- Problem details: Provide again, from the entries below, every line from the one containing "rövidített jegyzőkönyvei" through the one containing "Adatok, idősorok", exactly as written, and no other line.

_ _ _ _ _ _ _

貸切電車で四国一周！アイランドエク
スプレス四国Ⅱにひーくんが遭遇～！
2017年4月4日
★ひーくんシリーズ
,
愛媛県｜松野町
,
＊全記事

_ _ _ _ _ _ _

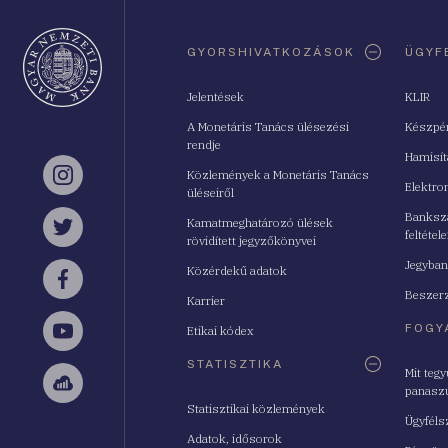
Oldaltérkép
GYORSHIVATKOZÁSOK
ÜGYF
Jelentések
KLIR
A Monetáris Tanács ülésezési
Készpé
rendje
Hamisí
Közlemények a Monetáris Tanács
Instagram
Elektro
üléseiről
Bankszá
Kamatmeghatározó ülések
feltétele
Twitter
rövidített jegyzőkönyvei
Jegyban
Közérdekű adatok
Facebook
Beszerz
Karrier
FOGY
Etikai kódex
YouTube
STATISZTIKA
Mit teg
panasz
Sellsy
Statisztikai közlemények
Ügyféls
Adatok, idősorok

_ _ _ _ _ _ _

- The answer:
rövidített jegyzőkönyvei
Jegyban
Közérdekű adatok
Facebook
Beszerz
Karrier
FOGY
Etikai kódex
YouTube
STATISZTIKA
Mit teg
panasz
Sellsy
Statisztikai közlemények
Ügyféls
Adatok, idősorok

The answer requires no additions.